S21B-2686
Probabilistic Hypocenter-Velocity Determination for Moderate Local Earthquakes Using a Sparse Network

Tuesday, 15 December 2015
Poster Hall (Moscone South)
Méric Haugmard1,2, Eric Beucler1,2 and Antoine Mocquet1,2, (1)University of Nantes, Nantes, France, (2)LPGN Laboratoire de Planétologie et Géodynamique de Nantes, Nantes Cedex 03, France
Abstract:
The most widely used algorithms to locate earthquakes are based on iterative linearized least-squares techniques. The drawbacks of theses methods, in particular when only a small amount of observations is available, are large dependencies on location and origine time due to a priori assumptions on velocity models and on an initial set of hypocentral parameters. However, the determination of accurate earthquake hypocentral parameters with estimation statistics is essential to constrain seismic structures and to understand ongoing seismotectonic processes.
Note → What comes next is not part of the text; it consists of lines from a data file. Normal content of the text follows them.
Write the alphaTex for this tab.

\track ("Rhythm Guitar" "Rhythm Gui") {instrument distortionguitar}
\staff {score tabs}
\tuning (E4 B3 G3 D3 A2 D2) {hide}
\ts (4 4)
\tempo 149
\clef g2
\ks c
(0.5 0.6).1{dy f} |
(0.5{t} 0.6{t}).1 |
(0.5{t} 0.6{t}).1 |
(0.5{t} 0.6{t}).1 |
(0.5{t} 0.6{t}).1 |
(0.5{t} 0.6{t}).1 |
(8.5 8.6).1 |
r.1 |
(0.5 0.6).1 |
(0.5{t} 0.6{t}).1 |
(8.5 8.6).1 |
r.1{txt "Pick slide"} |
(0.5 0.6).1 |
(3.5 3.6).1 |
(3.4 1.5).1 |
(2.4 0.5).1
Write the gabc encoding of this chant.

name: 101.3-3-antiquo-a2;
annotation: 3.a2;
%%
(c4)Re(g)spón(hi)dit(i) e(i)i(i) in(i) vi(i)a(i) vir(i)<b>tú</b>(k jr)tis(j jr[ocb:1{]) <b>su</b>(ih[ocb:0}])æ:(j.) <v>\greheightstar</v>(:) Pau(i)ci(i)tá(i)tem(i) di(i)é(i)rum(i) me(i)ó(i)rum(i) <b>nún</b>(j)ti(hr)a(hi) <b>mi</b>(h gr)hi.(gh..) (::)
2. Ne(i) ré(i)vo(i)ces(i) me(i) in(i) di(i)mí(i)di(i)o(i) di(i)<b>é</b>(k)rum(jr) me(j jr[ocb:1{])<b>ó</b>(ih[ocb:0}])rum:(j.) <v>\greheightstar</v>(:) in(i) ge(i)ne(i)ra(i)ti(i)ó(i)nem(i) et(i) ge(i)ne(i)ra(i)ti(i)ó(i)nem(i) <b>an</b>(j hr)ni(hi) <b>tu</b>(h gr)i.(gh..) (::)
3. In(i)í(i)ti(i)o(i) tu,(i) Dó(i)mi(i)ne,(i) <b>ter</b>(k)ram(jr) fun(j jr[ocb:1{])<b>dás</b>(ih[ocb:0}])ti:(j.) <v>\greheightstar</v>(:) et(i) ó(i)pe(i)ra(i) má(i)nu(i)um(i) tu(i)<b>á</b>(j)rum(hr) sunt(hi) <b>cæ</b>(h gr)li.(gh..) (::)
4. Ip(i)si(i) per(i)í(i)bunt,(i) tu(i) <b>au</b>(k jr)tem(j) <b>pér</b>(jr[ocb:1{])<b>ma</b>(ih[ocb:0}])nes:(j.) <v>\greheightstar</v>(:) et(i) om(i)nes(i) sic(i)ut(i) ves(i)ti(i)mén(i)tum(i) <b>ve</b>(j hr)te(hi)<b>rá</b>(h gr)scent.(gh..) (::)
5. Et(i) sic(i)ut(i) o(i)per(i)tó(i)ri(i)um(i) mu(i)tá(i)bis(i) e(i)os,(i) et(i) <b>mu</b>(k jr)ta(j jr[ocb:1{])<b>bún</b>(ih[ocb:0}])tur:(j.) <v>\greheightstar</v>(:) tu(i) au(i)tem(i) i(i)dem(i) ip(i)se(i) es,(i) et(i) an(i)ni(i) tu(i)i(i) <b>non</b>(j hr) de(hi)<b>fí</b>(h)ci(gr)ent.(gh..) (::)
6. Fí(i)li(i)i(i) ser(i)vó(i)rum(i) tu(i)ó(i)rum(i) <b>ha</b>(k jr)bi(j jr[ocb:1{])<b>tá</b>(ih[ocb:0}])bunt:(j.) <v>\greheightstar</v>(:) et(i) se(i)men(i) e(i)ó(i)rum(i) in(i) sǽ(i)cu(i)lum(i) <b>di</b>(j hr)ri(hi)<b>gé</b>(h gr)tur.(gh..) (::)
We develop a joint hypocenter-velocity determination method using Bayesian inferences and apply it to data recorded within a sparse network of stations. Monte Carlo sampling methods, using Markov chains, generate models within a broad range of continuous structure and hypocenter parameters, distributed according to the unknown posterior distribution. The exploration for velocity structure is defined by flat homogeneous layers with velocity and thickness parameters. Output covariances on parameters characterize the trade-off between unknowns, e.g. hypocentre depth and origin time. This method is useful to reduce uncertainties on hypocentral parameters in the absence of a priori solution for regions in which the velocity structure is poorly constrained. The algorithm has been successfully used to accurately locate events of the Armorican Massif, an extensive outcrop of Variscan basement in western France, with moderate and diffuse local seismicity.